Au cours de l'année écoulée, l'un des changements structurels les plus nets que j'ai observés ne se produit pas au sein des maisons de ventes aux enchères, mais autour d'elles. Les collectionneurs arrivent de plus en plus informés par des outils numériques qui affichent déjà le contexte actuel du marché : fourchettes de prix, profondeur des ventes comparables et signaux de demande en temps réel. Ces outils existent déjà, ils sont utilisés, et ils façonnent les attentes bien avant qu'un catalogue ne soit publié ou qu'un lot ne passe sous le marteau.
En 2026, je m'attends à ce qu'au moins une grande maison de ventes réagisse publiquement à cette réalité. Non pas en abandonnant les estimations ou en révélant la logique complète de valorisation, mais en introduisant un signal de prix numérique contrôlé sur sa plateforme – très probablement dans le cadre de ventes uniquement en ligne, de portails de ventes privées ou d'analyses post-vente. Cela pourrait prendre la forme de comparables dynamiques, de fourchettes de marché en direct ou d'indicateurs de prix contextuels qui complètent les estimations traditionnelles plutôt que de les remplacer.
Cela marquerait un changement significatif. Les maisons de ventes ne deviendront pas soudainement des moteurs de tarification transparents, et elles n'adopteront pas massivement les outils tiers. Mais elles commenceront à reconnaître – de manière visible – que la confiance en matière de prix se forme désormais au sein d'un écosystème numérique plus large.

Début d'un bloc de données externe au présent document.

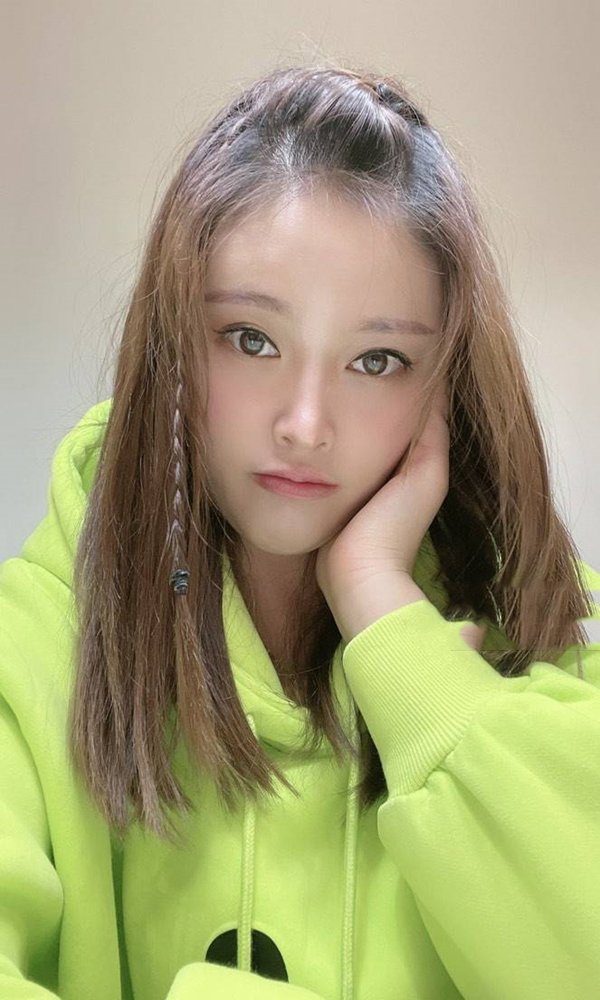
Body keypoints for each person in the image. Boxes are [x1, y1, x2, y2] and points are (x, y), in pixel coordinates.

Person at [1, 62, 599, 1000]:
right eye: (251, 339)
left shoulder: (539, 659)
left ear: (443, 387)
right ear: (171, 343)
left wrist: (389, 620)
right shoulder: (30, 648)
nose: (306, 424)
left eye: (377, 359)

Si cela se produit, cela signalera que le centre de l'autorité en matière de prix a commencé à s'étendre au-delà de la salle des ventes.
Je pourrais conclure cette série avec des prédictions plus générales et plus attendues – concernant une convergence équitable au Moyen-Orient, une consolidation accrue des plateformes, le rôle grandissant de l'IA dans l'évaluation, ou la montée continue du marché intermédiaire. J'adhère à toutes ces tendances, mais elles sont déjà en cours.

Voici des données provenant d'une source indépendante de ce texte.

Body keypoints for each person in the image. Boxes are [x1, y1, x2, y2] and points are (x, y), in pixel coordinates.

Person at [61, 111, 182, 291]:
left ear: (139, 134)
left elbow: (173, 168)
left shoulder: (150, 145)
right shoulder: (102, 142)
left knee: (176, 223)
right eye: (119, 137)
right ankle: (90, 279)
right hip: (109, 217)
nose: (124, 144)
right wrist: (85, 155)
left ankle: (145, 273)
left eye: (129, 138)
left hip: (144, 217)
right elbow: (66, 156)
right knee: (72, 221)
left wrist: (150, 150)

Au lieu de cela, je vais être plus précis.
En 2026, je m'attends à ce que Banksy organise une exposition majeure – soit comme une continuation de Cut & Run, soit comme un nouveau projet institutionnel d'envergure muséale. En 2023, Cut & Run a été délibérément présenté comme inachevé, mobile et façonné par la participation du public. Un sondage invitait les spectateurs à voter pour sa prochaine destination, mais depuis, rien n'a été officiellement annoncé.

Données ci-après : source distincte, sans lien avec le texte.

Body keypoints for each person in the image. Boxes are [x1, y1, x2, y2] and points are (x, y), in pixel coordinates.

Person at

Banksy a toujours utilisé les expositions de manière stratégique, et non routinière – souvent à des moments où la visibilité, le contrôle narratif ou le contexte du marché nécessitent un recalibrage. Son marché a traversé une période de correction et de réévaluation, où la confiance est devenue plus sélective et dépendante du contexte plutôt que du seul élan.
Une exposition majeure en 2026 ne fonctionnerait ni comme une rétrospective ni comme un spectacle. Elle servirait de réinitialisation narrative – réaffirmant l'auteur, la pertinence culturelle et l'encadrement institutionnel à un moment où le marché accorde une attention particulière aux signaux de crédibilité qui dépassent le prix. Si une telle exposition voit le jour l'année prochaine, ce sera l'un des moments non transactionnels les plus importants pour le marché de l'art contemporain.